If he can hear me, threatening him with my death will work. He will hold on just to keep me alive. I dart out of the room and head for the kitchen. The tabletop is easier to push aside this time. I’m stronger. I grab the flashlight and climb down the ladder he left in place. There are still grains of rice scattered across the floor from the day I knocked the bag over. They pierce my socks and make my toes curl up. The floors and shelves are bare. I run my hands along the back of them, feeling for any lucky leftover. I catch a splinter in my palm and pull it out. The metal box with the medical cross on it bolted to the wall is open. There is nothing on the shelves but dust. I grab the box and try to rip it off the wall, but the box is bolted down. My muscles are more inefficient than my anger.

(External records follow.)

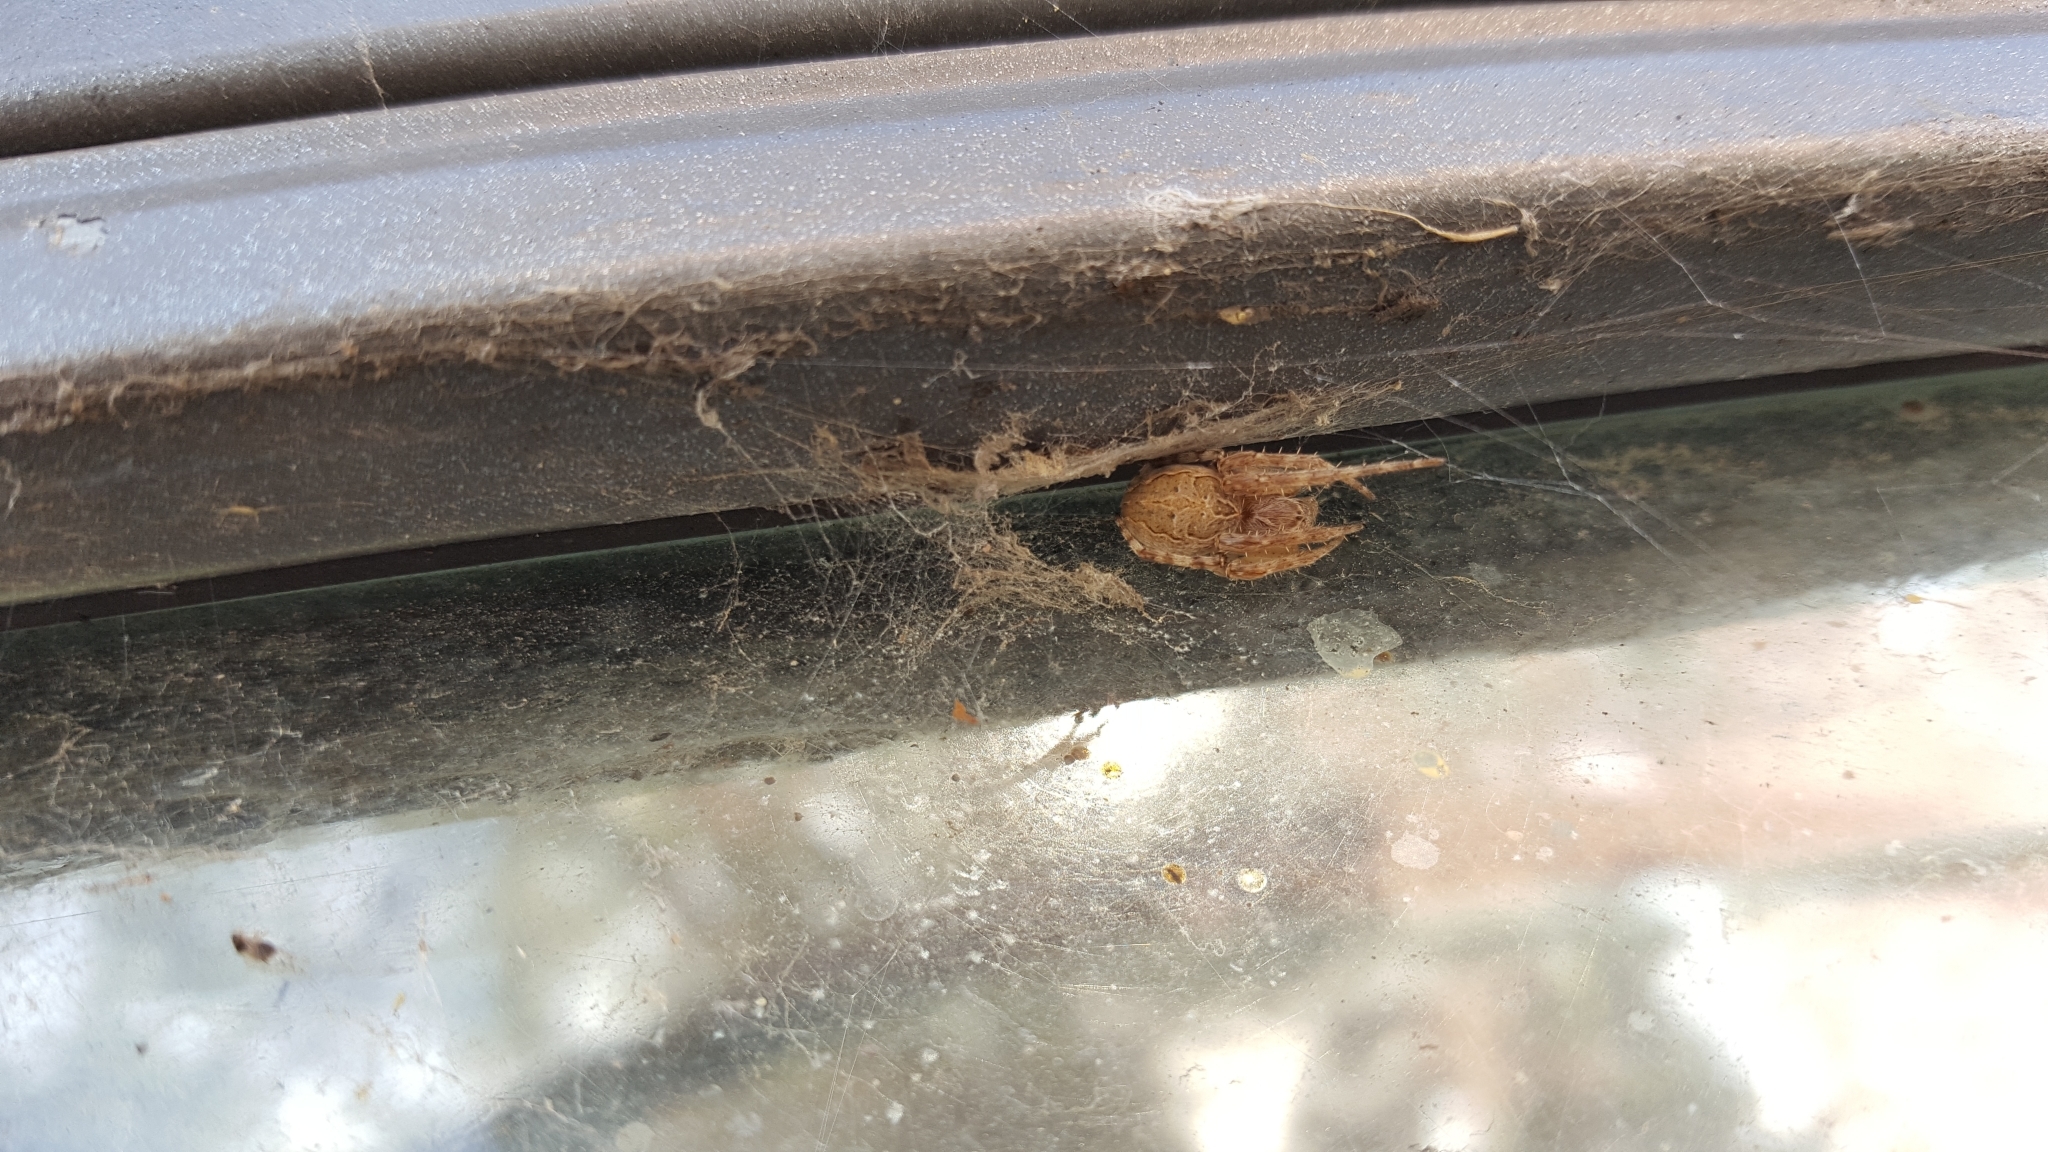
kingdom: Animalia
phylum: Arthropoda
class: Arachnida
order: Araneae
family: Araneidae
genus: Larinioides
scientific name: Larinioides sclopetarius
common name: Bridge orbweaver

“I can’t even rip something off the wall right!” I yell at nothing.

I stick my fingers in my hair and pull until it hurts. First, I feel helpless, then I feel hopeless, then I feel overwhelming grief. I can’t handle it. I don’t know what to do with myself. I fall to my knees and clutch my sides. I can’t do this. I can’t. I want to die. I want to kill. All of my feelings are coming at once.

You’re selfish, I hear a voice say. Isaac is dying and you’re thinking about how you feel.

The voice is right. I stand up and dust the rice off my knees. Then I climb back up the ladder; the only indication I’m on overload is the trembling of my hands.

I go back to the room to check on Isaac. He’s still breathing. That’s when I remember the book I found in the chest, at the base of the carousel bed. It always struck me as strange that our captor would put that book in the same house with a doctor.

I shove open the lid to the chest and see the book lying at the bottom. There is a single puzzle piece resting on its cover. I dust it away. This was the only book I saved when we burned everything to keep warm. It makes no sense why I’d save it. I had Isaac to answer my medical questions. Isaac to stitch me up. I saved it for myself. Because on some level I knew the zookeeper put it here for me. My stomach clenches. I flip through the index. Page 546. Fever.